* **How to complete this task**
In the Shabbat message below, condense the paragraph that begins "Her name is Rachav" into a short bulleted list of its main facts.

* **Exercise text**

------------

Shabbat Message by Rabbi Jessica Spitalnic Mates graphic for Temple Beth El of Boca Raton

I sleep well, probably once every five nights. This ratio is resonant of advice I was given about my picky eater son when he was a toddler – as long as he eats one in five meals he’s good. It was a lesson for me back then that it is ok to find hope in less.

Such is the experience of hope for the Jewish people.

In our journey through the Omer leading to Shavuot and the giving of the Torah to the Jewish people, we have arrived at the theme of Hope. Hope is here in the week of greatest Hope for the Jewish people –the 75th anniversary of the birth of the state of Israel. For our people, Hope lies in the knowledge that even in the face of the greatest evil, or the most difficult challenge, there is the ability to find some small thread of Hope, even when the odds seem small.

How small? Look down at whatever you’re wearing and find the smallest thread of the fabric you can see. For the Jewish people, the literal understanding of the word for Hope in Hebrew is also the word for that small thread.

Literally.

In the Book of Joshua, a pair of Joshua’s spies are assisted by a prostitute from Jericho.

Her name is Rachav and she protects the spies by hiding them from enemies. For her kindness in protecting them, the spies tell her to let a small red thread hang out her window when the city is attacked. She is instructed to bring all her family to her home and as long as that red thread is there, she and her family will be protected. As the walls of her city of Jericho come tumbling down, that displayed red string will give protection to her family.

The Hebrew word for that string? Tikvah. Yes. The Hebrew word for the string that will protect Rachav’s family as her city is destroyed around her is tikvah.

The Hebrew word for this small piece of thread is the same Hebrew word for hope. Hatikvah, The Hope. With this teaching, Dr. Michael Marmur teaches that “this can be understood to say hope exists, even if it is as small as a thread, it exists. In a moment of despair and destruction, the literal red thread and its name of tikvah lays out for us that hope found even in the minutiae is still hope.”

It is said the first Israeli Prime Minister David Ben-Gurion, was so protective of Hatikvah, the anthem entitled Hope, that when a conductor seemingly altered the song’s tune during a state ceremony in 1958, he wanted the conductor reprimanded, Haaretz quoted the late prime minister saying in a 2004 article.

“After the fact it was clarified that it wasn’t improvisation, rather the orchestra couldn’t see the conductor because of horrible lighting,” the newspaper reported.

That “horrible lighting” is a great metaphor for all of us that even if tears, or pain, or war, or any element of our unsettled world filters our world view, that even if we are able to see the smallest sliver of light coming through the cracks of a broken world, there is hope to be found.

------------

* **Information**

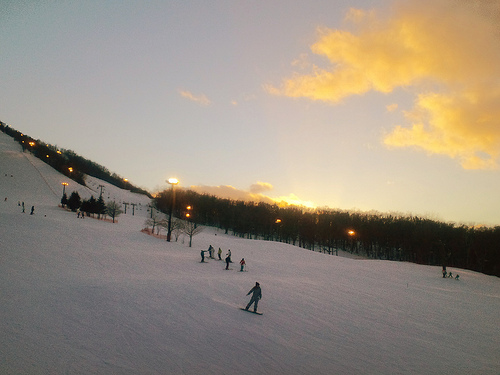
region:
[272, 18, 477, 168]
the cloud is large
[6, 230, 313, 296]
Skiers on the slopes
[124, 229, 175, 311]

------------

* **Result below**
- Rachav protects the spies by hiding them from enemies.
- In return, the spies tell her to hang a small red thread out her window when the city is attacked.
- She is to gather all her family in her home, and while the thread hangs there, they will be protected.
- As the walls of Jericho fall, the red string protects her family.